Nem tudo foram rosas, porém. Primeiro, a natureza pactuada da transição impôs a amnistia do regime autoritário e impediu o ajuste de contas com a guerra civil e com a ditadura franquista, bem como a reparação da memória das suas inúmeras vítimas, que somente agora está a ser vindicada. Depois, houve que enfrentar a tentativa golpista de 23 de Fevereiro de 1981 e o flagelo recorrente do terrorismo da ETA. Por último, houve que lidar com o potencial separatista dos nacionalismos periféricos, que ameaçam a coesão nacional e forçam o próprio quadro constitucional.

Entre os aspectos a sublinhar nos trinta anos da Constituição espanhola sobressai a sua notável estabilidade.

Ao contrário da Constituição portuguesa, várias vezes alterada, e de forma extensa e profunda em alguns capítulos, a Constituição espanhola permanece incólume desde a sua origem, com excepção de uma pontual alteração em 1992, para incorporar a elegibilidade de estrangeiros nas eleições municipais (em consequência do Tratado de Maastricht). Para isso contribuiu não somente a sua natureza compromissória originária e a sua abertura normativa, mas também as dificuldades do procedimento de revisão (que pode incluir a necessidade de ratificação referendária), sem esquecer a grande latitude com que a doutrina e jurisprudência constitucionais consideraram dispensável a revisão constitucional para acomodar, por exemplo, a adesão à CEE, o Tratado da UE de 1992 (salvo o ponto assinalado), o Estatuto do Tribunal Penal Internacional ou a fracassada Constituição europeia de 2004, questões estas que em outros países, entre os quais Portugal, necessitaram de revisões constitucionais.

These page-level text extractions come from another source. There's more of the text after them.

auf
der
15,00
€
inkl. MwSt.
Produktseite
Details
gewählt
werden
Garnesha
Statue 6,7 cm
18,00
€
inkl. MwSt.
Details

Há seguramente aspectos datados na Constituição que têm suscitado propostas de revisão, como sejam, entre outros, a representação territorial no Senado (que deveria ter como base as comunidades autónomas e não as províncias, como estabelece a Constituição), a preferência masculina na sucessão ao trono, a delimitação de competências entre o Estado e as comunidades autónomas, o próprio procedimento de revisão constitucional. Mas nada garante que o receio de potenciais querelas constitucionais, sobretudo relacionadas com a actual natureza quase-federal da Espanha, não favoreça a inércia constitucional e a conservação indefinida do texto de 1978. Ainda na legislatura passada fracassou uma tentativa do PSOE para mexer em alguns dos aspectos acabados de referir.

Sendo a sétima constituição espanhola, desde a histórica e efémera Constituição de Cádis de 1812, a Constituição de 1978 é já a segunda mais estável da história constitucional espanhola e, de longe, a constituição democrática mais duradoura, depois da malograda Constituição da II República (1931-1939). Se mais razões não houvesse, isso bastaria para celebrar a vigente Carta Magna espanhola como um caso de sucesso constitucional, que está para "lavar e durar".